An anomaly includes:

  • type (corruption, truncation, invalid record)
  • location (file, stream, key)
  • human-readable details

Anomalies:

  • are returned programmatically
  • are visible via CLI
  • can block startup
  • can trigger automated recovery

Nothing is auto-fixed without visibility.


7. Recovery Is Explicit

Recovery never happens implicitly.

You must explicitly choose:

  • when recovery runs
  • which strategy is used
  • what happens to corrupted data

Supported strategies:

  • REPAIR → fix in place when possible
  • QUARANTINE → move corrupted data aside
  • IGNORE → acknowledge risk and continue

Every recovery is followed by a post-recovery scan.


8. Startup Safety Modes

Papyra formalizes startup behavior via explicit modes:

  • IGNORE - Start regardless of anomalies

  • FAIL_ON_ANOMALY - Fail fast if anything is wrong

  • RECOVER - Attempt recovery, then re-scan

These modes exist because environments differ:

  • local development
  • CI pipelines
  • production deployments
  • emergency maintenance

Startup behavior is never implicit.


9. Compaction Is Physical Maintenance

Compaction is the only operation that:

  • rewrites data
  • reclaims disk space
  • removes expired records physically

Compaction:

  • is explicit
  • is backend-specific
  • is safe by design
  • respects retention policies

Running compaction is an operational decision, not a side effect.
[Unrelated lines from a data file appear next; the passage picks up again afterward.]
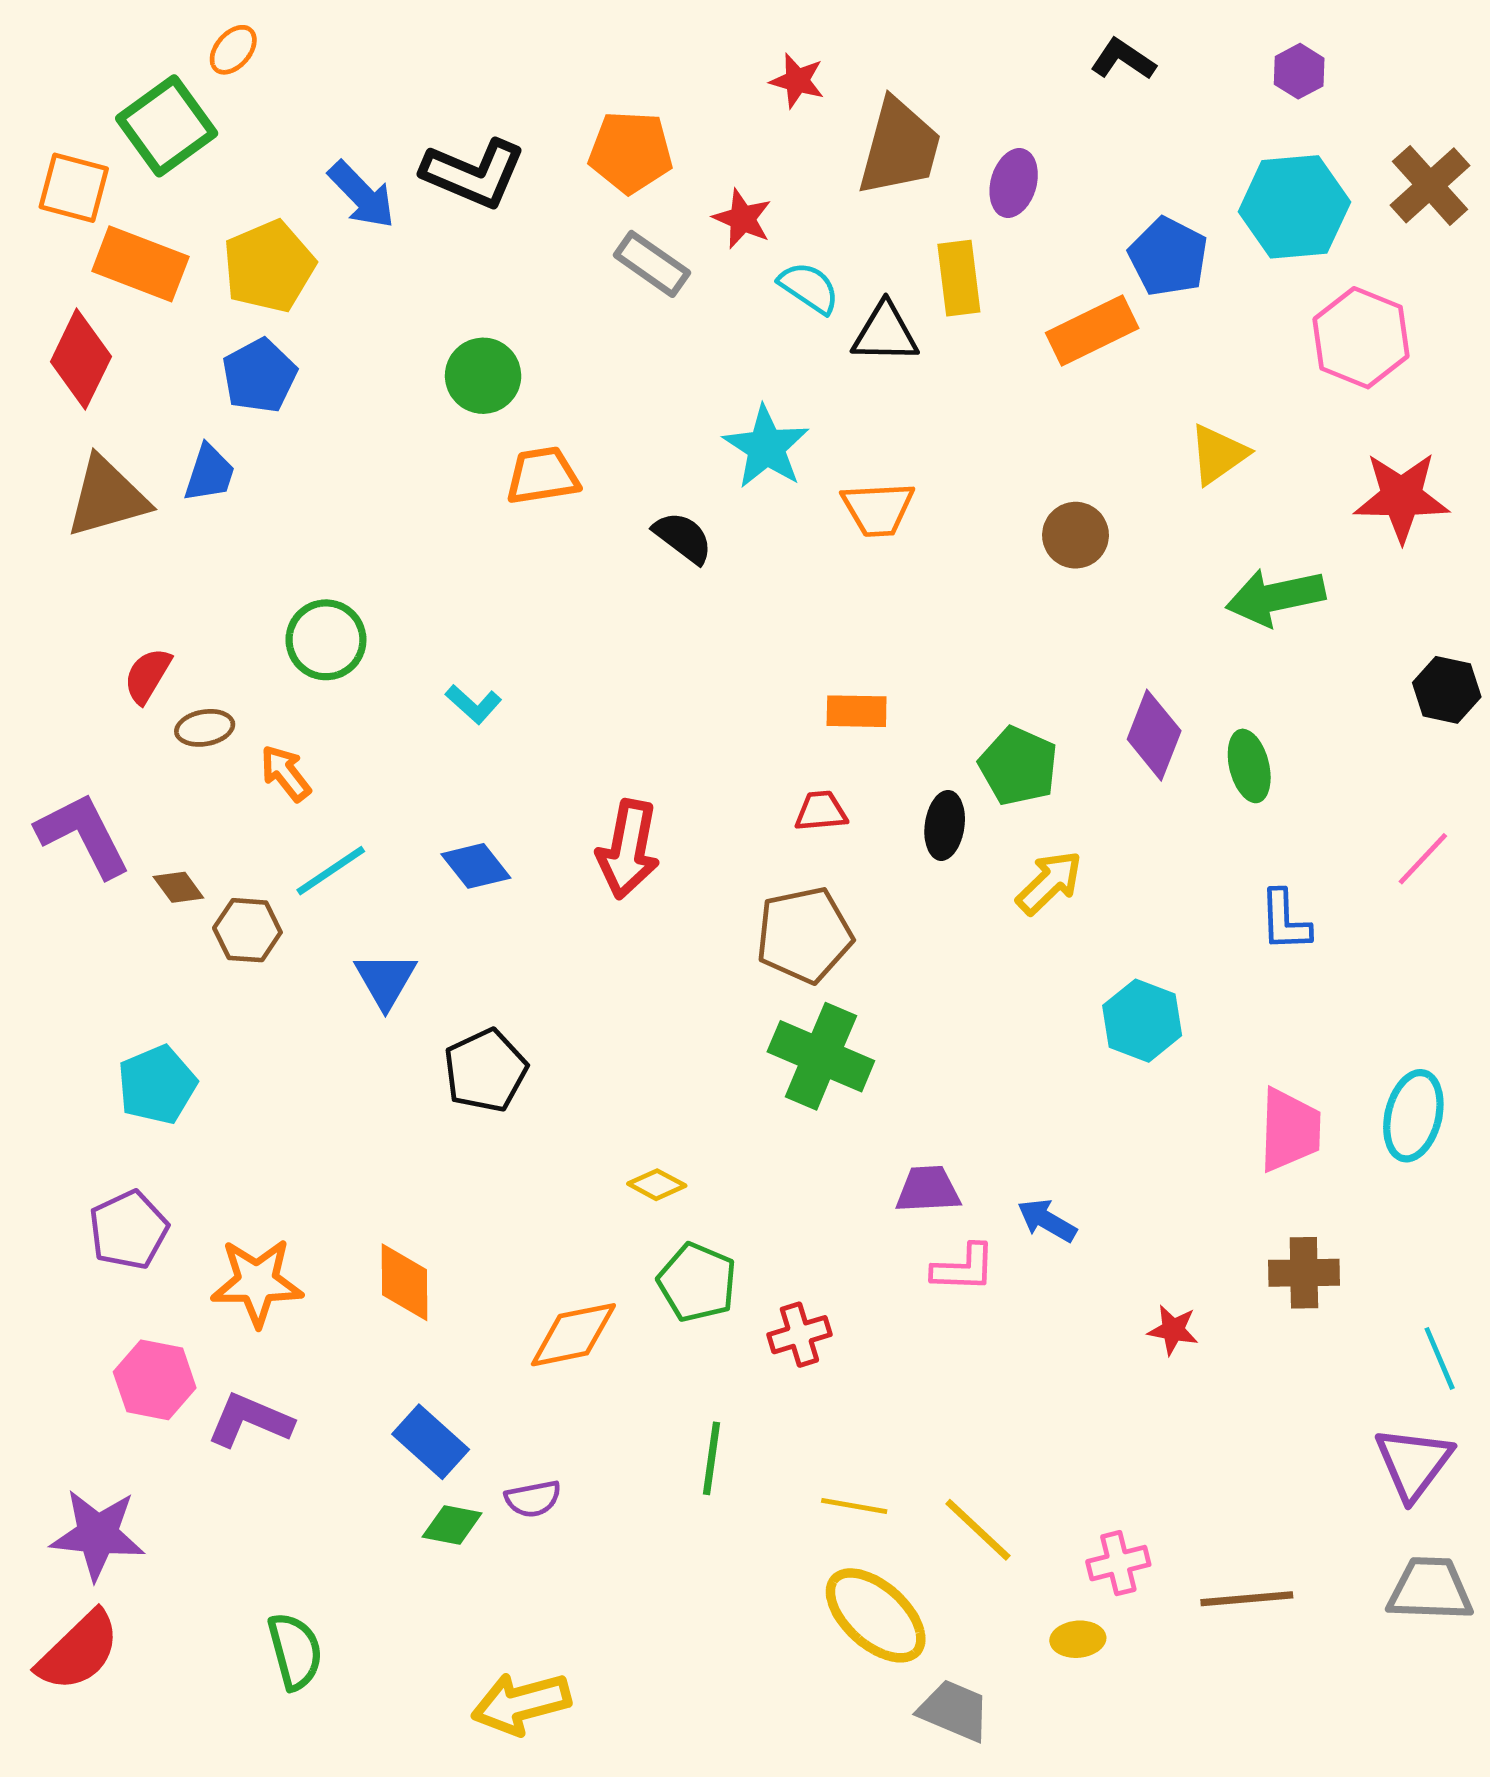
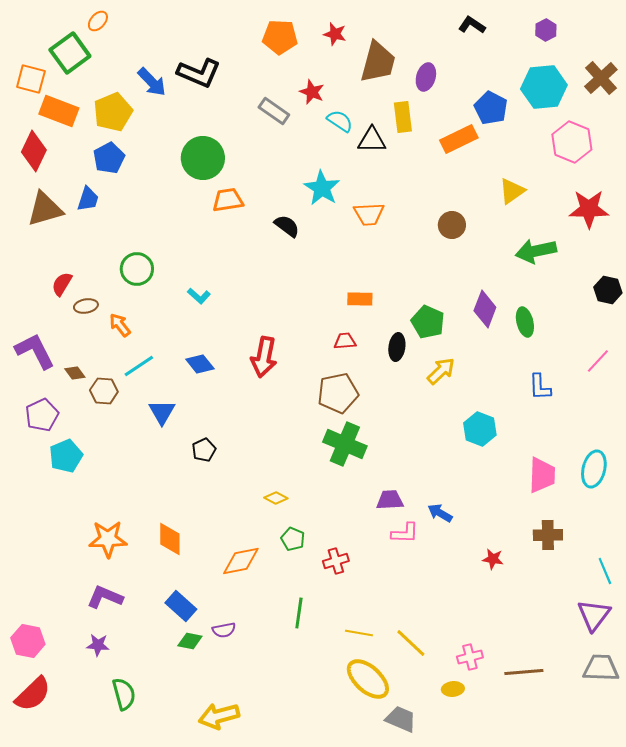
orange pentagon: (631, 152) -> (280, 37), moved
green circle: (483, 376) -> (203, 158), size x1.4
black pentagon: (485, 1071) -> (204, 450), size x0.7
purple pentagon: (128, 1230) -> (42, 415), moved
green pentagon: (697, 1282) -> (293, 539), size x0.7
pink hexagon: (155, 1380) -> (28, 641), moved
purple star: (98, 1535) -> (98, 645), moved, size x0.6

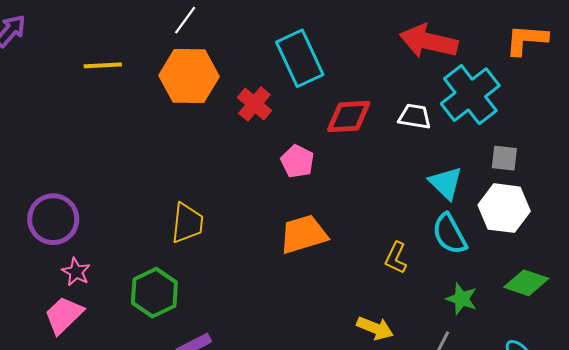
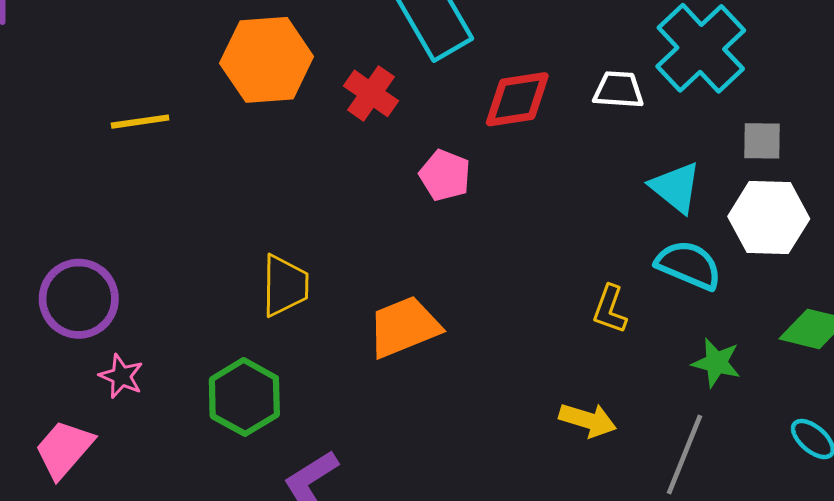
yellow line: (103, 65) -> (140, 122), moved
orange trapezoid: (304, 234) -> (404, 327), moved
cyan semicircle: (450, 234) -> (689, 265), turned 147
pink trapezoid: (64, 315) -> (64, 449), moved

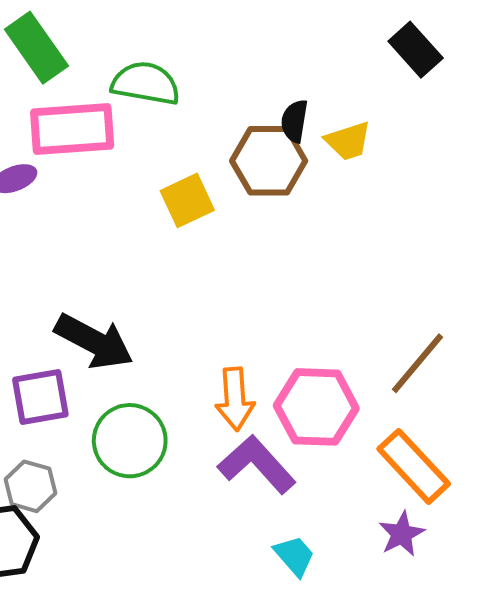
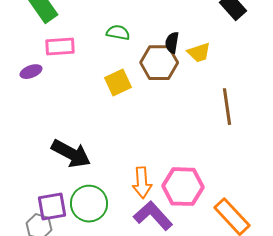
green semicircle: (146, 83) -> (118, 33), moved, size x0.7
pink rectangle: (72, 129) -> (60, 47), size x0.7
brown line: (418, 363) -> (227, 107), moved, turned -48
purple square: (40, 397) -> (52, 207), moved

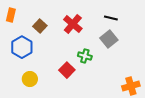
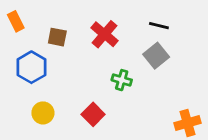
orange rectangle: (11, 15) -> (16, 21), turned -40
brown square: (40, 26) -> (57, 37), turned -32
red square: (67, 70) -> (93, 114), moved

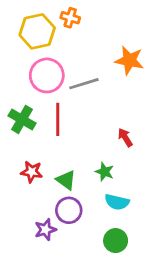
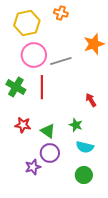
orange cross: (70, 18) -> (61, 13), moved
orange star: (129, 60) -> (94, 44), turned -30

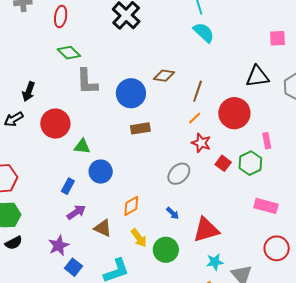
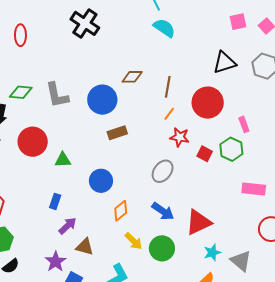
green diamond: (69, 53) -> (21, 92), moved, turned -30
blue circle: (101, 172) -> (101, 181), moved
blue arrow: (173, 213) -> (163, 211), size x1.6
brown triangle: (103, 228) -> (85, 247), moved

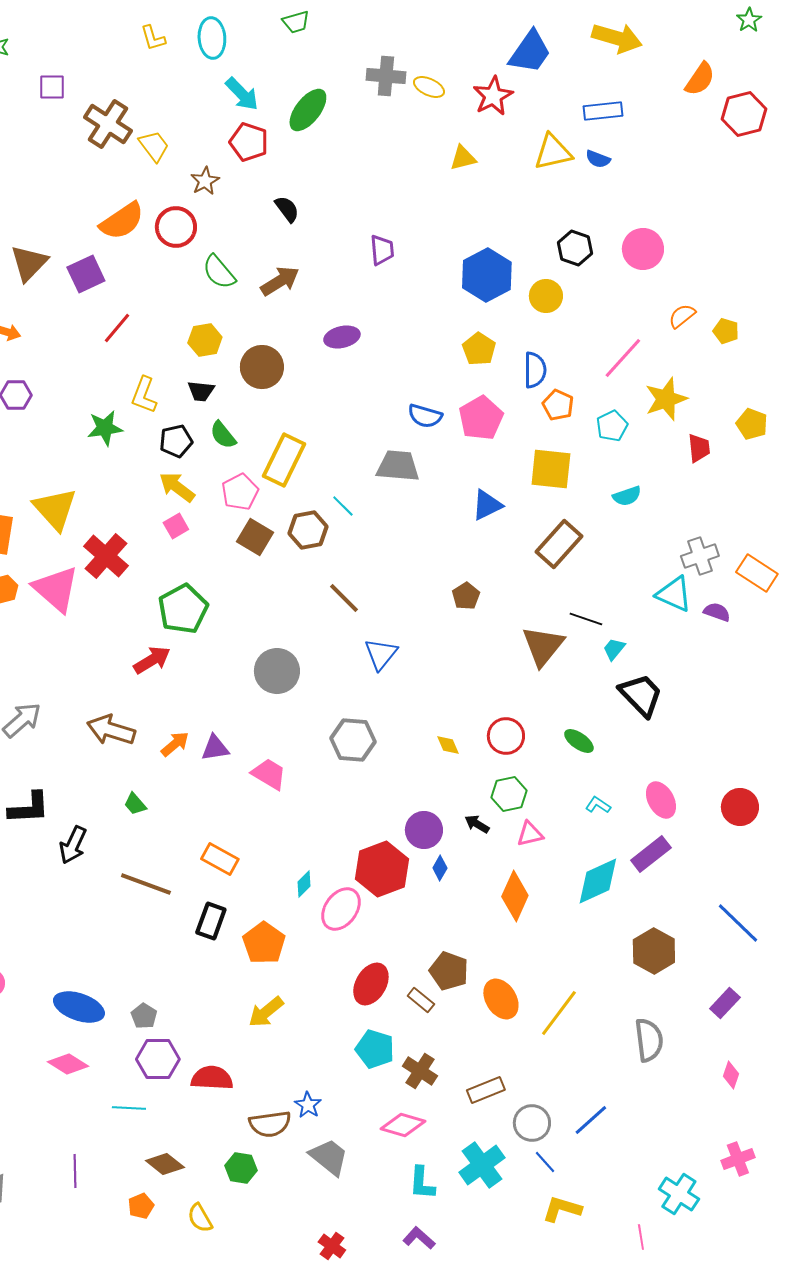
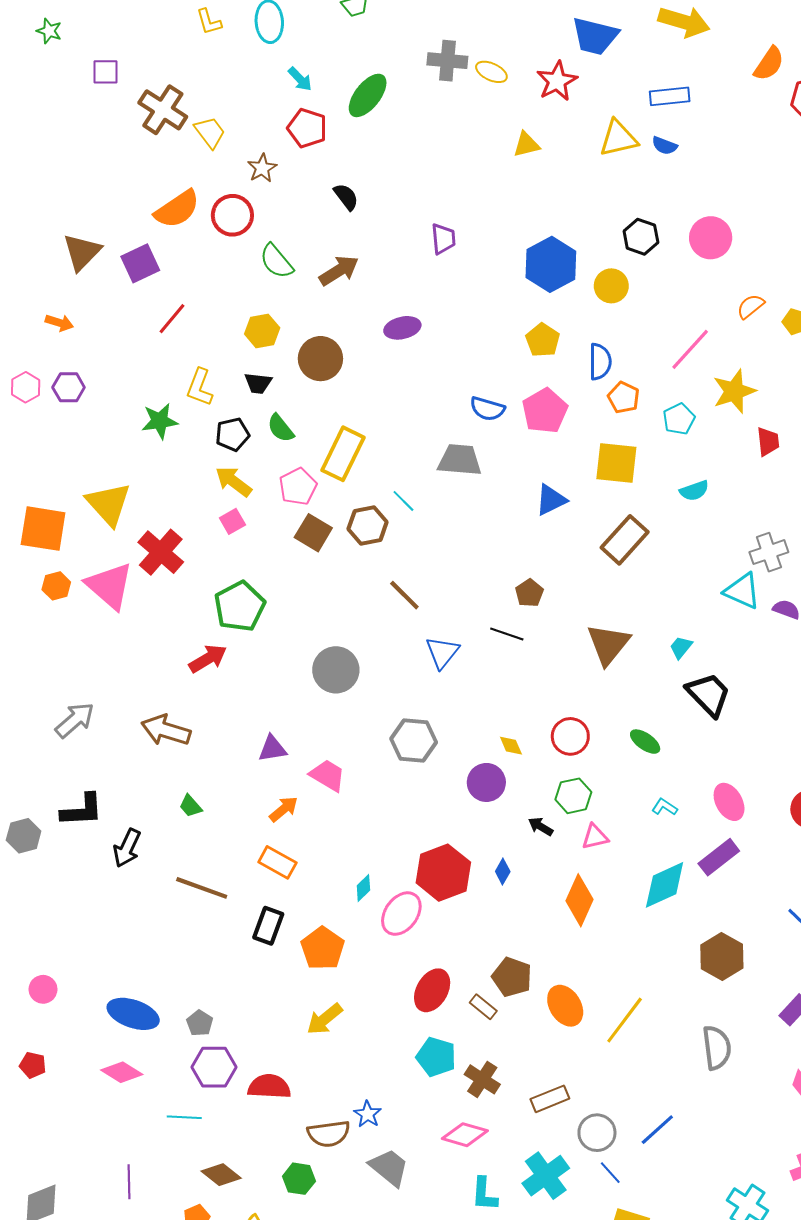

10. Inspection Is for Humans

Inspection exists for operators and developers.

The inspect phase provides:

  • backend identity
  • retention configuration
  • approximate data volumes
  • metrics snapshots (if supported)

Inspection favors clarity over completeness.

It is designed to answer:

“Is this system behaving the way I expect?”


11. Observability Is Built In

Papyra exposes internal metrics:

  • write counts
  • error counts
  • scan results
  • recovery outcomes
  • compaction statistics

Metrics:

  • are backend-aware
  • can be reset
  • can be exported
  • integrate naturally with monitoring systems

This makes Papyra suitable for production environments that require visibility.


12. Philosophy Summary

Papyra is built on a few non-negotiable principles:

  • Failure is normal
  • Corruption must be visible
  • Recovery must be explicit
  • Operators must be empowered
  • Data must never disappear silently

If you understand these principles, you understand Papyra.

The rest of the documentation builds directly on them.